Elba goes on to espouse the virtues of an ensemble cast: There is far less pressure on any individual actor. It's more entertaining for the audience to watch several actors bounce off one another. Audiences have seen too many movies about lone wolves, with superstar leading men doing their thing. And so on.
That's true, true and true. On the other hand, ensemble movies can suffer from a lack of character development, because there's simply not enough time to fully flesh out all the players.
"That's another reason why chemistry is so important," Elba says. "You rely on the director, what he wants to see come of these scenes. I spent a lot of time with the actors I was in scenes with, rehearsing and talking about the scenes and the characters, because we wanted to bring a reality to it. If you believe that these guys know each other, you'll buy into them more without needing to see it all.
"So it was important that we all be on the same page, the actors, and we worked on that, making sure that we all came across as a unit."
Elba, 37, has a slew of projects completed and on the way.
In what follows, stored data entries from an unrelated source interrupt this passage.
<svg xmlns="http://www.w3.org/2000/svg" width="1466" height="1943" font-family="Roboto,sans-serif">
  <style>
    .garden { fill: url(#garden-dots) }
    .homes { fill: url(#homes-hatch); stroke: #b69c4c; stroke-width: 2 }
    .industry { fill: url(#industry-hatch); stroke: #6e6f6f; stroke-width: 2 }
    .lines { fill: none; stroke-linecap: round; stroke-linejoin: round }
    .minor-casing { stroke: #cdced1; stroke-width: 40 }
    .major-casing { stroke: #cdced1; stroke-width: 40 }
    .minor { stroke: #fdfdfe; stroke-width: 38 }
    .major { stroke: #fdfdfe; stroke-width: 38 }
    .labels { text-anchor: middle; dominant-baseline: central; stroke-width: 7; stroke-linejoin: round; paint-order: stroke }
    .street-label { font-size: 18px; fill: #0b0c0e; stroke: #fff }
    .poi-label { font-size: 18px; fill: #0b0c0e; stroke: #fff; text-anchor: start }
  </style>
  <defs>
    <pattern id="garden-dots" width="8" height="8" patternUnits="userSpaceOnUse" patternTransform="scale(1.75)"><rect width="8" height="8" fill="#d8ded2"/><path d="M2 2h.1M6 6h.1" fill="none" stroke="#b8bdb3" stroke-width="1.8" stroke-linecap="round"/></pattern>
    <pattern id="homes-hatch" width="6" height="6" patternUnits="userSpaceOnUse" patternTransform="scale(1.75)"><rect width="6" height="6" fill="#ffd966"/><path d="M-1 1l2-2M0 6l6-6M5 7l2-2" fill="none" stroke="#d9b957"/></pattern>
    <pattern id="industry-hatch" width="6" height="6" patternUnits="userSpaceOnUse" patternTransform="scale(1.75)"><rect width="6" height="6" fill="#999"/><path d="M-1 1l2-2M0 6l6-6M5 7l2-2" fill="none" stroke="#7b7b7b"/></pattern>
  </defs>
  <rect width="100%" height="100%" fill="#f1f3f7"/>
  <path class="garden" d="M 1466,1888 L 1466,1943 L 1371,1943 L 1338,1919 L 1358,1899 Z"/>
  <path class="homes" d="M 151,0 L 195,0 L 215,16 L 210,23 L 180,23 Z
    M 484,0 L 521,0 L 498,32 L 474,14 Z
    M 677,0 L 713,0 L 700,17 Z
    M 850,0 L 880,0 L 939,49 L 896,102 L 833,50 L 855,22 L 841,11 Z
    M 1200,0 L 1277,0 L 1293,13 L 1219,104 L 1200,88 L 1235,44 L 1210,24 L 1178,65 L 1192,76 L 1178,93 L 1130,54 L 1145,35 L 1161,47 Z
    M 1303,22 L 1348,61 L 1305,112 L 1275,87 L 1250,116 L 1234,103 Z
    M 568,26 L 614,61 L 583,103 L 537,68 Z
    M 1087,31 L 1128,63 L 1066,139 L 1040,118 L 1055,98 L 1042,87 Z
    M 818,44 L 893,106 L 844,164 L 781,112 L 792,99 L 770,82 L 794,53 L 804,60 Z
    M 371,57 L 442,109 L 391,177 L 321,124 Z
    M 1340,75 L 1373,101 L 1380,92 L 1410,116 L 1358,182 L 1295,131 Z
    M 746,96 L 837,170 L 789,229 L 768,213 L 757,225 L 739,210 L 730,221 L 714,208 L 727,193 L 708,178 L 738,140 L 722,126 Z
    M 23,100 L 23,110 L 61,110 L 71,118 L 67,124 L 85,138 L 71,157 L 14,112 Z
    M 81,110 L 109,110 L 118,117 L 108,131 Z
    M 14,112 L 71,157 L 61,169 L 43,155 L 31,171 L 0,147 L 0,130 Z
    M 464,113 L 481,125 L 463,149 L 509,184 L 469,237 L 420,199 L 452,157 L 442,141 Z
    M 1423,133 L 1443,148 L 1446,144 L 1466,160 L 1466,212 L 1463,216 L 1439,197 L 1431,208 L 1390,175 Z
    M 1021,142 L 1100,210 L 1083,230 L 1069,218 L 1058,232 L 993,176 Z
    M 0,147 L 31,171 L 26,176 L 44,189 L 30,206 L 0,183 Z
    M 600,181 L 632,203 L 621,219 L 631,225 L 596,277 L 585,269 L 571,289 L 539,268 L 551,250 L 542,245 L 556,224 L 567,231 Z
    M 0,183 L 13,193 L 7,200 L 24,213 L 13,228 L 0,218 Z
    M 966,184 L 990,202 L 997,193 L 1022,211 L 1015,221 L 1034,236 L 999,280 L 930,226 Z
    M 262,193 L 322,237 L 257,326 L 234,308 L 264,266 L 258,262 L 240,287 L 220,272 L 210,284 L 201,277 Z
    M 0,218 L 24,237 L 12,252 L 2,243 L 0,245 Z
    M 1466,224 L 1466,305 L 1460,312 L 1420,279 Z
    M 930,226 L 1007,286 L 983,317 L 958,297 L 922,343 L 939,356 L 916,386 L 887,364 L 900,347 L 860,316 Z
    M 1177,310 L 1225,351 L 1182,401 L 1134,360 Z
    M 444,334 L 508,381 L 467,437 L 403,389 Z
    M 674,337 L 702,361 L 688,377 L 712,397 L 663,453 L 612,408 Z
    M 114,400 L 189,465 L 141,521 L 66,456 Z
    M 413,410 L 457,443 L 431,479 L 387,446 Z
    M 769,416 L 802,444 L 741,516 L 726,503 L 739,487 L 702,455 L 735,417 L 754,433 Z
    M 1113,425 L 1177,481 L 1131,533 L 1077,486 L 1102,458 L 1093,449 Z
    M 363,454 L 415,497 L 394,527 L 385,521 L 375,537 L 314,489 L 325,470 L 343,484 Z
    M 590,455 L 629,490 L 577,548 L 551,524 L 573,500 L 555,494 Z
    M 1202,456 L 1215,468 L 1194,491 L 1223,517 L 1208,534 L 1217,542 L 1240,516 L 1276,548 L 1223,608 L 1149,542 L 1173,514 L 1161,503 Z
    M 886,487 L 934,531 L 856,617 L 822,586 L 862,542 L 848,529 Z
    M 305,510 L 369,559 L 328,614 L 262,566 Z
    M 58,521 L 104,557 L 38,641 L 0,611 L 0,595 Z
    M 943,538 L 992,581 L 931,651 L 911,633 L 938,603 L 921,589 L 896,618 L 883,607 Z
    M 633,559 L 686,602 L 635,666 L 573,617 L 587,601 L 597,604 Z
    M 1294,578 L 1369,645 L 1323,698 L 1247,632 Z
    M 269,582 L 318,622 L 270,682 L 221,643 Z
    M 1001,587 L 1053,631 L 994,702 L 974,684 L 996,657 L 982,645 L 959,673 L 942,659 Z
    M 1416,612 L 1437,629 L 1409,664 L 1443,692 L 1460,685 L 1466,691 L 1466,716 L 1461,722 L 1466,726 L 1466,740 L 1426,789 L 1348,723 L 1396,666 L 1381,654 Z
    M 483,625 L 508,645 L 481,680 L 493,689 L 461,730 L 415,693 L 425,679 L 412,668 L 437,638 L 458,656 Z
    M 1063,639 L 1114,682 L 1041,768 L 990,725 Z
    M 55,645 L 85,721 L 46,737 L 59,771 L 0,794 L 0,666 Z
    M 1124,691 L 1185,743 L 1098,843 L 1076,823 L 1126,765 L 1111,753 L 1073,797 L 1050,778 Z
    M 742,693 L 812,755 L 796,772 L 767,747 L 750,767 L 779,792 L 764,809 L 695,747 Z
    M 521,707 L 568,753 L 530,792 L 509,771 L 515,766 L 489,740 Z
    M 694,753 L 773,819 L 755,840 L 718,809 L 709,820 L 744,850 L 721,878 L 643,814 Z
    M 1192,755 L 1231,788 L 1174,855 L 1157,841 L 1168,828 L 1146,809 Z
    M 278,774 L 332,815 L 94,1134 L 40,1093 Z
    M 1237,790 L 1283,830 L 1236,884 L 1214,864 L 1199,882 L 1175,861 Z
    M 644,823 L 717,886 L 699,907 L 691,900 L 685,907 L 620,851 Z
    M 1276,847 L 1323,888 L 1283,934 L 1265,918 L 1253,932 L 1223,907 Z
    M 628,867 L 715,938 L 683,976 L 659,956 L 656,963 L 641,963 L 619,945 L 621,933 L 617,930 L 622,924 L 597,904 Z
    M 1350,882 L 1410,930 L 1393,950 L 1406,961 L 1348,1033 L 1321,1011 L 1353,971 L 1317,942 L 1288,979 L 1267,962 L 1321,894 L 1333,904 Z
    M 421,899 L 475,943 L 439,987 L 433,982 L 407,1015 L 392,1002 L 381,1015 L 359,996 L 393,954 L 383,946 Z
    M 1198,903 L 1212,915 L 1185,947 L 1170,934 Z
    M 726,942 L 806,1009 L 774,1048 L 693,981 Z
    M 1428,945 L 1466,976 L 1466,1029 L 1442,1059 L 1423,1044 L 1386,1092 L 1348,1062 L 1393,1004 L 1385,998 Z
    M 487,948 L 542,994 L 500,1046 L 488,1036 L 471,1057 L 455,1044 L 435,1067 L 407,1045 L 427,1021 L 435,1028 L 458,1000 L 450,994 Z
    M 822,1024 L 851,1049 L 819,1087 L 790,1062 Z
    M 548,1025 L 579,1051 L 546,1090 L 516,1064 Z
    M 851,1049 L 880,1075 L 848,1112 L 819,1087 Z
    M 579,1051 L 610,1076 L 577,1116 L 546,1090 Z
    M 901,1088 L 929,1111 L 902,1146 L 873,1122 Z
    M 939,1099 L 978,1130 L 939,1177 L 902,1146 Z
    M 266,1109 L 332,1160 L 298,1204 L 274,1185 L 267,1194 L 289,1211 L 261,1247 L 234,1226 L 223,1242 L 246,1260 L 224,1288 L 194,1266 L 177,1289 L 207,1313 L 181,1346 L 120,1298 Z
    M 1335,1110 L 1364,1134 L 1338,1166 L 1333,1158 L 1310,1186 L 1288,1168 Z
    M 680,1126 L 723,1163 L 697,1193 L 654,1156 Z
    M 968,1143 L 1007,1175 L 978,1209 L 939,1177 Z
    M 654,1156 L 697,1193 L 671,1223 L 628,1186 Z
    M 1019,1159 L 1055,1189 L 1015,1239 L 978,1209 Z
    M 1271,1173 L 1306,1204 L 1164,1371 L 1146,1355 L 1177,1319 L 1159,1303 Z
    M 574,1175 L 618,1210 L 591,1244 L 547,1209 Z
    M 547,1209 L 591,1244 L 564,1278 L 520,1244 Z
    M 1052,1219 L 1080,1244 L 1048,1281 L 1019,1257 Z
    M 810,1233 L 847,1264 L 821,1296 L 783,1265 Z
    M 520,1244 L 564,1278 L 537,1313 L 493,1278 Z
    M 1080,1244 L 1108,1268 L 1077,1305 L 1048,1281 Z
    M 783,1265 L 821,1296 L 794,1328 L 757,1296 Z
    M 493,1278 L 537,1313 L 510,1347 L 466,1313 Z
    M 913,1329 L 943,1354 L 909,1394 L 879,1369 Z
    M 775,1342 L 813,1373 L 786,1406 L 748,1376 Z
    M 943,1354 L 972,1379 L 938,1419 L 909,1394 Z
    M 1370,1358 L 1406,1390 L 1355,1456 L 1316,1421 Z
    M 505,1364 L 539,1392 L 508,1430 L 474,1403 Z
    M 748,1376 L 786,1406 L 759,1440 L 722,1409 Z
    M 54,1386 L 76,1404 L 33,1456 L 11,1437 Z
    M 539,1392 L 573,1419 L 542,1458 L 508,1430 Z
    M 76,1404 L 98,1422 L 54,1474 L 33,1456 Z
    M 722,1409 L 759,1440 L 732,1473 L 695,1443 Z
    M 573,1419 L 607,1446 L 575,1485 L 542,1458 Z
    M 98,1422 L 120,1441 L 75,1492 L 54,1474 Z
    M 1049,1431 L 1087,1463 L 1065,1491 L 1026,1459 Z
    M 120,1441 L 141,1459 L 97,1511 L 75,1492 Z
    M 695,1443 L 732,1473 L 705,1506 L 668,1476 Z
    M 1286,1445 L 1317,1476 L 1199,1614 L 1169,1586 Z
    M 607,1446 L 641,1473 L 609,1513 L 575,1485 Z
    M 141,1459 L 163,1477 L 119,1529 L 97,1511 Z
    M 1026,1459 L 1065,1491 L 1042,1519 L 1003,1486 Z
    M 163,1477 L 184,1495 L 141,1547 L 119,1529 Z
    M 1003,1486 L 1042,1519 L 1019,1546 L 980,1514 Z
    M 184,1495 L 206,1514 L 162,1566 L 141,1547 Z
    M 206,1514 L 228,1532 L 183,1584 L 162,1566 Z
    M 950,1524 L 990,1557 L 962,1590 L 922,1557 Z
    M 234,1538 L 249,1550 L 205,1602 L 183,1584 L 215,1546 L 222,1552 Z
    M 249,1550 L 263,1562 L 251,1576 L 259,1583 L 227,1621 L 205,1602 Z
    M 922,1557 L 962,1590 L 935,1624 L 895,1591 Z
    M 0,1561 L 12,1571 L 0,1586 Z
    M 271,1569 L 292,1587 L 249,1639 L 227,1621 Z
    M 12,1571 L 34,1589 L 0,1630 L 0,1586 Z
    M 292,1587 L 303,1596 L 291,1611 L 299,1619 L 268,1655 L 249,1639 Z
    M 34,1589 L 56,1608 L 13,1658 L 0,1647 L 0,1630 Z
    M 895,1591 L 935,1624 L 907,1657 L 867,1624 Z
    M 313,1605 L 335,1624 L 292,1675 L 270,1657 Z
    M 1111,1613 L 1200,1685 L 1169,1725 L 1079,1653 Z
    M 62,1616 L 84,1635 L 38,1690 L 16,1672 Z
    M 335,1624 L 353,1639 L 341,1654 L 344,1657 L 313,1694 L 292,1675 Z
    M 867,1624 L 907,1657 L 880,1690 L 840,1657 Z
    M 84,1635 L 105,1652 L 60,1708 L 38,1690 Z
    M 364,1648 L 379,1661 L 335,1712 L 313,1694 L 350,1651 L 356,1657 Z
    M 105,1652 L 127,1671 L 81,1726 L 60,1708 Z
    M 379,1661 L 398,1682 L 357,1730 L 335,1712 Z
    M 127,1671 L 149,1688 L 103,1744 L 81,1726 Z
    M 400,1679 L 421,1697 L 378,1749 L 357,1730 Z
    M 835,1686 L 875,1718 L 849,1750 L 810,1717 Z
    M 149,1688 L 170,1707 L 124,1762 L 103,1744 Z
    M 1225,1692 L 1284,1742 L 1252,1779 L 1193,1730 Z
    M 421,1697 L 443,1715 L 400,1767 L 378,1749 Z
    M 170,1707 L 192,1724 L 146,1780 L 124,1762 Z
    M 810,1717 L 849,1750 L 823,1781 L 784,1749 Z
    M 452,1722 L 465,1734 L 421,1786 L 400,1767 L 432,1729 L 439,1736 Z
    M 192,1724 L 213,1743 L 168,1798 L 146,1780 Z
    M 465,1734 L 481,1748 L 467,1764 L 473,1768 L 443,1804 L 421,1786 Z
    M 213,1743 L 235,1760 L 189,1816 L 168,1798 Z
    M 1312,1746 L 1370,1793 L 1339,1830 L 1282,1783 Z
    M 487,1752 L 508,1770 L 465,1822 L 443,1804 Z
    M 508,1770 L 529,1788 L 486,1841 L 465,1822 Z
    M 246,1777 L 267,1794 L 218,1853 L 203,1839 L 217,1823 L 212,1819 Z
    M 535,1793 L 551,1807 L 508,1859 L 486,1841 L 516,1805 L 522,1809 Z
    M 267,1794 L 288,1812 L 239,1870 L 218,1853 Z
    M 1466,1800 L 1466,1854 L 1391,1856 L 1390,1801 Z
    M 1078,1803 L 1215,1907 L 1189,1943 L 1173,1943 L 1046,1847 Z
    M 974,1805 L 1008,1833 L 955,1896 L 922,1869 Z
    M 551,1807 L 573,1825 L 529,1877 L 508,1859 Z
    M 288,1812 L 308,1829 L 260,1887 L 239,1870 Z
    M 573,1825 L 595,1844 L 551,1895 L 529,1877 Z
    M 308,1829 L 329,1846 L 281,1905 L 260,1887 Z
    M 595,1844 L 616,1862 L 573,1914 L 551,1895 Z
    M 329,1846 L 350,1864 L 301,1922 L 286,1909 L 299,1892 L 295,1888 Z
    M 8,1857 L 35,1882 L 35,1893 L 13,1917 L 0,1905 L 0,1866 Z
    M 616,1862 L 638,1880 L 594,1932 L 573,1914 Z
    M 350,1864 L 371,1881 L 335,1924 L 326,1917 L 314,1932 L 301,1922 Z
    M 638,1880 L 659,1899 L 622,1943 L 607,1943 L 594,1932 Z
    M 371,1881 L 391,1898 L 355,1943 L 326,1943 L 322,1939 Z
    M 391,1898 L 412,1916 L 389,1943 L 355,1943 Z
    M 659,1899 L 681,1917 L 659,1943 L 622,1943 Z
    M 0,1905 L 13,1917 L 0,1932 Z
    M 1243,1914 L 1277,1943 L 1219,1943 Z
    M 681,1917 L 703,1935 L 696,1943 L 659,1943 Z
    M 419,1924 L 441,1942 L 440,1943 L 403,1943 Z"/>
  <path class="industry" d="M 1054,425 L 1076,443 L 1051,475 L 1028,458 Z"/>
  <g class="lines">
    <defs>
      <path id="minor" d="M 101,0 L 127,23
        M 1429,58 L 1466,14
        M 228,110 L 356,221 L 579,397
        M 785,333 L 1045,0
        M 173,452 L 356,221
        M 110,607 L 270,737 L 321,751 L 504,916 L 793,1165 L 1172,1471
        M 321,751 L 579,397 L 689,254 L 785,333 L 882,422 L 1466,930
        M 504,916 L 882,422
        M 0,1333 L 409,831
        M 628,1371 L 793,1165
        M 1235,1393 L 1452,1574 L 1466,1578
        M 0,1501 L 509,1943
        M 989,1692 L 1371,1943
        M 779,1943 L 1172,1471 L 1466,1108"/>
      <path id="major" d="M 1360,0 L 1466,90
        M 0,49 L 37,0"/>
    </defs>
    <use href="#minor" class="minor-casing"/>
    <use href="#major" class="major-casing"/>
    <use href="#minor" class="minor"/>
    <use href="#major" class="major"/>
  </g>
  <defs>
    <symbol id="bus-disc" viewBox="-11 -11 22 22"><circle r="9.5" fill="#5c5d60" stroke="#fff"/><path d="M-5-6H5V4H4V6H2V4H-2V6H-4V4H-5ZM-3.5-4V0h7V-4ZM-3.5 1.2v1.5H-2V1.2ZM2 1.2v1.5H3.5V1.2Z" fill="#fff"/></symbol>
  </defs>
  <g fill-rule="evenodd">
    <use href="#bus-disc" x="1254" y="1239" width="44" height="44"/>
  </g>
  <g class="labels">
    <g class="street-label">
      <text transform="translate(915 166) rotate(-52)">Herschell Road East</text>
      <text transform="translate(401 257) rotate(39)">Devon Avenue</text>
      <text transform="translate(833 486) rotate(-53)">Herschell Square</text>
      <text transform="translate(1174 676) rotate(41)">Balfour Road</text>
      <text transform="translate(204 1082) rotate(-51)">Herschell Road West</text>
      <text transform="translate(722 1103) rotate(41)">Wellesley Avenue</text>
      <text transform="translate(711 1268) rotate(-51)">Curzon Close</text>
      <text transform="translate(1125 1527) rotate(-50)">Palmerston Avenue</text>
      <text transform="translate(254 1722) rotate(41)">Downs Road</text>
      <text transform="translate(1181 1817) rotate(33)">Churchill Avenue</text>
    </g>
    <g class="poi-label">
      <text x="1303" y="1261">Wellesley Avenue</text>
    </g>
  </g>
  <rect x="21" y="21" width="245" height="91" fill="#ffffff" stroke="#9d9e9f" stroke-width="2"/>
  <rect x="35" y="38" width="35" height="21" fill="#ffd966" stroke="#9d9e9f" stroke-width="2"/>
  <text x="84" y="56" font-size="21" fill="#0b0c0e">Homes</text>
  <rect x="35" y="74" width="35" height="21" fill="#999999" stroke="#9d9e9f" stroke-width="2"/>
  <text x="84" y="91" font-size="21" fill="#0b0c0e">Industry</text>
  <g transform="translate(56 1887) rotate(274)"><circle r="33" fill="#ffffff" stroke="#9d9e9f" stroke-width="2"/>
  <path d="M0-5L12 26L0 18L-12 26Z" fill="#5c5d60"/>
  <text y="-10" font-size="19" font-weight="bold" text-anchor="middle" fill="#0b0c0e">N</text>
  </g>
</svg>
He can be seen now on the Showtime series The Big C, working a four-episode arc as the love interest of star Laura Linney's cancer-stricken character.
"I loved working with Laura," Elba says. "It's a great show. It's a really good, funny, lighthearted character that I play, which is a little different for me. It's four and out for now, though - no plans for me to go back."
He also co-stars as Heimdall in Thor, a Marvel Comics-based opus directed by Kenneth Branagh and featuring Chris Hemsworth as the thunder god, with Kat Dennings, Anthony Hopkins, Natalie Portman, and Stellan Skarsgard rounding out the cast.
"Thor is going to be a big film, a big film," Elba says. "I always want to do something I haven't done before, and playing a Marvel comic kind of hero character has always been like a secret passion for me. So now I've gotten the chance to do it."
In the fall Elba also will be seen as the title character, a detective overwhelmed by the harrowing cases he investigates, in the British crime drama Luther. The six-part show recently aired on BBC-1, and will premiere on BBC America in October.
And then there's Legacy, an indie drama about a former black-ops officer (Elba) hiding out in Brooklyn and plotting to expose the man behind a mission gone horribly wrong - his own brother, a senator (Eamonn Walker). Elba produced Legacy, which is currently on the film-festival circuit as its backers seek a theatrical release.